A supply of Kato Katz templates is required. Our laboratory uses those made by Vestergaard Frandsen because they are made of plastic and can be washed and reused, but any brand will do. Place a template on to a microscope slide, fill the hole in the centre with the faecal matter, level it off, and carefully lift off the template leaving a measured amount of faecal matter (typically 41.7 mg) on the slide. Add a drop of water, mix well, and place a  mm cover slip on top. (Using a cover slip will give a thinner preparation but will take longer to examine.) Count the eggs under the microscope, paying particular attention to the edge of the cover slip. Multiply the number of eggs counted by 24 to calculate eggs per gram (EPG).

3. Results and Discussion

A formal side by side comparison between the Kato Katz and this method has not been done in the field, but a laboratory-generated comparison was done by mixing a fresh, unpreserved faecal sample containing Hookworm eggs and another containing Ascaris lumbricoides and Trichuris trichiura eggs with uninfected faeces to produce samples with a range of egg counts. Kato-Katz counts were done on each of these samples after which SAF was added and the counts repeated using the new method. The comparative results are in Table 1.

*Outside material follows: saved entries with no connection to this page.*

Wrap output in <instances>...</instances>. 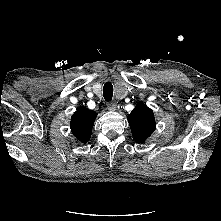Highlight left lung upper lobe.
Instances as JSON below:
<instances>
[{
    "label": "left lung upper lobe",
    "instance_id": "5c2ea615",
    "mask_svg": "<svg viewBox=\"0 0 221 221\" xmlns=\"http://www.w3.org/2000/svg\"><path fill=\"white\" fill-rule=\"evenodd\" d=\"M132 135L136 142L144 143L155 130L153 111L143 103H138L128 116Z\"/></svg>",
    "mask_w": 221,
    "mask_h": 221
}]
</instances>
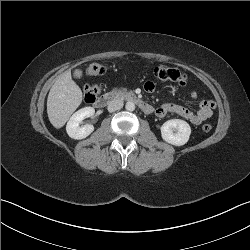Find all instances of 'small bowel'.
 I'll list each match as a JSON object with an SVG mask.
<instances>
[{"label": "small bowel", "instance_id": "obj_1", "mask_svg": "<svg viewBox=\"0 0 250 250\" xmlns=\"http://www.w3.org/2000/svg\"><path fill=\"white\" fill-rule=\"evenodd\" d=\"M144 89L147 92H153L155 89V85L152 82H146L144 85ZM189 96L192 100L198 99V93L195 90H191ZM214 107L215 104L211 100L201 101L199 105V110L196 112H193L181 105L164 103L159 105L155 109V114L160 118L165 117L169 113L175 114L187 119L194 125H199L200 123H202L203 121L207 120L212 116Z\"/></svg>", "mask_w": 250, "mask_h": 250}]
</instances>
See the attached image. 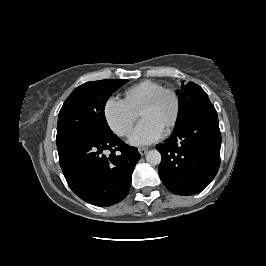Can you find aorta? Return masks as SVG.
I'll return each instance as SVG.
<instances>
[{"mask_svg":"<svg viewBox=\"0 0 266 266\" xmlns=\"http://www.w3.org/2000/svg\"><path fill=\"white\" fill-rule=\"evenodd\" d=\"M146 161L151 165H158L161 162V154L157 150H150L146 154Z\"/></svg>","mask_w":266,"mask_h":266,"instance_id":"762f6f07","label":"aorta"}]
</instances>
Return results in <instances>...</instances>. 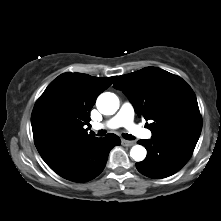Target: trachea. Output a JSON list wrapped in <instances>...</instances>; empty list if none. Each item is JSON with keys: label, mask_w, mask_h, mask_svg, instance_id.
Instances as JSON below:
<instances>
[{"label": "trachea", "mask_w": 221, "mask_h": 221, "mask_svg": "<svg viewBox=\"0 0 221 221\" xmlns=\"http://www.w3.org/2000/svg\"><path fill=\"white\" fill-rule=\"evenodd\" d=\"M106 133L105 130H99L98 131V136H104ZM123 137L126 139V140H133L135 139L134 136L130 135V134H123Z\"/></svg>", "instance_id": "trachea-1"}]
</instances>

Because of the small number of samples it was not possible to compare the results obtained for the three species individually, but all three were easily identified in slides prepared by the new method and the visual clarity was excellent. Hookworm eggs had disappeared completely from slides prepared by the Kato Katz method when they were reexamined next day, but were still perfectly visible in slides prepared by the new method. If the slides prepared by the new method are sealed around the edges with a hard drying mounting medium or nail varnish they will last for months, thus providing a valuable source of training materials. This is in direct contrast to the Kato-Katz preparations which cannot be kept for more than a day or two before drying out and becoming useless.

Because this is an artificial laboratory-based experiment using a small number of “spiked” samples rather than a carefully conceived field-based trial using real participants it is difficult to draw any firm conclusions on the comparative results, but some important observations can be made. Like the Kato Katz, this method appears to be unreliable at detecting low-density infections below 100 EPG, but both methods detected similar numbers of positive samples. Very importantly, although there was a variation in egg counts between the methods, both of them correctly classified 29 out of 30 samples as representing “light intensity infections” using the World Health Organization classification [1].

One of the criticisms that could be leveled at this method is that the centrifugation artificially changes the fluid content and therefore the consistency of the sample. The Kato Katz method makes no allowance for the fluid content or consistency of the faecal sample and this has been highlighted as a potential source of error [5, 6]. It can be argued therefore that packing down the faecal matter by centrifugation will reduce this error. It must also be remembered that both methods can best described as “semiquantitative” and that extreme accuracy is not required or expected.

4. Conclusions

This newly described method shows great promise as a way to conduct parasite surveys and monitor deworming programs in remote, difficult to reach, and logistically challenging locations where the use of the Kato Katz method is impossible, but some field-based comparisons need to be made.